:: SOURCE MATERIAL ::
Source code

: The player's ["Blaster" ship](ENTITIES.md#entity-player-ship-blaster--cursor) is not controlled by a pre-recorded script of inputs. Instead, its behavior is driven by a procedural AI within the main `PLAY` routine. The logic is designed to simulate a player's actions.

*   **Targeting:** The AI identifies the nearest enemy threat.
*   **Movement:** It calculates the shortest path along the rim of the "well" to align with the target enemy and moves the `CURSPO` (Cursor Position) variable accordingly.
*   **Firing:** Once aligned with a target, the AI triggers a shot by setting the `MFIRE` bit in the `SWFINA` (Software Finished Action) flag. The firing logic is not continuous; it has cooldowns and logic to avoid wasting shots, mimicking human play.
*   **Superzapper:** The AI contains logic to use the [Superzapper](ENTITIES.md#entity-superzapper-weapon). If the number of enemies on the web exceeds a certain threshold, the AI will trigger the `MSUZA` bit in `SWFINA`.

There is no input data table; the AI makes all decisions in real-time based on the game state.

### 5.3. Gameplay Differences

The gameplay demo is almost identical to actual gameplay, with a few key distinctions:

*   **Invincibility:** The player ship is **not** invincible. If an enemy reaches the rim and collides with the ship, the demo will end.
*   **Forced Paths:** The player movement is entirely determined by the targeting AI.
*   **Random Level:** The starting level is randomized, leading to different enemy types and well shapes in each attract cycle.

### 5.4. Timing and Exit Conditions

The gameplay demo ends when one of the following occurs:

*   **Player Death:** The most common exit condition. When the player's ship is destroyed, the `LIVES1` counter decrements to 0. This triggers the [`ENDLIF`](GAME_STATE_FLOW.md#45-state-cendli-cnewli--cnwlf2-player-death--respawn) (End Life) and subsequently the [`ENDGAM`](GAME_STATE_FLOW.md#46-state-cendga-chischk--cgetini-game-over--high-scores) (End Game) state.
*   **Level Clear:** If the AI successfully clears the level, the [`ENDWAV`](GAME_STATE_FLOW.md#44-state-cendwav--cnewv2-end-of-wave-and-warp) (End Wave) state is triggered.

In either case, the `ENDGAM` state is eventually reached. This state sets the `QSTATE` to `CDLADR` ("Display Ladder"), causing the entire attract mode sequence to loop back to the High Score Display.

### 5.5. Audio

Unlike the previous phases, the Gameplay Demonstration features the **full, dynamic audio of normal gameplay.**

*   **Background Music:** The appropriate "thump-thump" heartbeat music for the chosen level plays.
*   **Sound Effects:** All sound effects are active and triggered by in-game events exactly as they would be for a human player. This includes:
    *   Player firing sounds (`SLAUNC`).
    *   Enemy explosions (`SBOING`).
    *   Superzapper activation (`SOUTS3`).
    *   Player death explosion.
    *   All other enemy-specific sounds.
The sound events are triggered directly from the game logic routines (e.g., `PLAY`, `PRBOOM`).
:::
Print each of the entries above word for word, keeping every line intact.

**PROBLEM SOLUTION**:
Source code

: The player's ["Blaster" ship](ENTITIES.md#entity-player-ship-blaster--cursor) is not controlled by a pre-recorded script of inputs. Instead, its behavior is driven by a procedural AI within the main `PLAY` routine. The logic is designed to simulate a player's actions.

*   **Targeting:** The AI identifies the nearest enemy threat.
*   **Movement:** It calculates the shortest path along the rim of the "well" to align with the target enemy and moves the `CURSPO` (Cursor Position) variable accordingly.
*   **Firing:** Once aligned with a target, the AI triggers a shot by setting the `MFIRE` bit in the `SWFINA` (Software Finished Action) flag. The firing logic is not continuous; it has cooldowns and logic to avoid wasting shots, mimicking human play.
*   **Superzapper:** The AI contains logic to use the [Superzapper](ENTITIES.md#entity-superzapper-weapon). If the number of enemies on the web exceeds a certain threshold, the AI will trigger the `MSUZA` bit in `SWFINA`.

There is no input data table; the AI makes all decisions in real-time based on the game state.

### 5.3. Gameplay Differences

The gameplay demo is almost identical to actual gameplay, with a few key distinctions:

*   **Invincibility:** The player ship is **not** invincible. If an enemy reaches the rim and collides with the ship, the demo will end.
*   **Forced Paths:** The player movement is entirely determined by the targeting AI.
*   **Random Level:** The starting level is randomized, leading to different enemy types and well shapes in each attract cycle.

### 5.4. Timing and Exit Conditions

The gameplay demo ends when one of the following occurs:

*   **Player Death:** The most common exit condition. When the player's ship is destroyed, the `LIVES1` counter decrements to 0. This triggers the [`ENDLIF`](GAME_STATE_FLOW.md#45-state-cendli-cnewli--cnwlf2-player-death--respawn) (End Life) and subsequently the [`ENDGAM`](GAME_STATE_FLOW.md#46-state-cendga-chischk--cgetini-game-over--high-scores) (End Game) state.
*   **Level Clear:** If the AI successfully clears the level, the [`ENDWAV`](GAME_STATE_FLOW.md#44-state-cendwav--cnewv2-end-of-wave-and-warp) (End Wave) state is triggered.

In either case, the `ENDGAM` state is eventually reached. This state sets the `QSTATE` to `CDLADR` ("Display Ladder"), causing the entire attract mode sequence to loop back to the High Score Display.

### 5.5. Audio

Unlike the previous phases, the Gameplay Demonstration features the **full, dynamic audio of normal gameplay.**

*   **Background Music:** The appropriate "thump-thump" heartbeat music for the chosen level plays.
*   **Sound Effects:** All sound effects are active and triggered by in-game events exactly as they would be for a human player. This includes:
    *   Player firing sounds (`SLAUNC`).
    *   Enemy explosions (`SBOING`).
    *   Superzapper activation (`SOUTS3`).
    *   Player death explosion.
    *   All other enemy-specific sounds.
The sound events are triggered directly from the game logic routines (e.g., `PLAY`, `PRBOOM`).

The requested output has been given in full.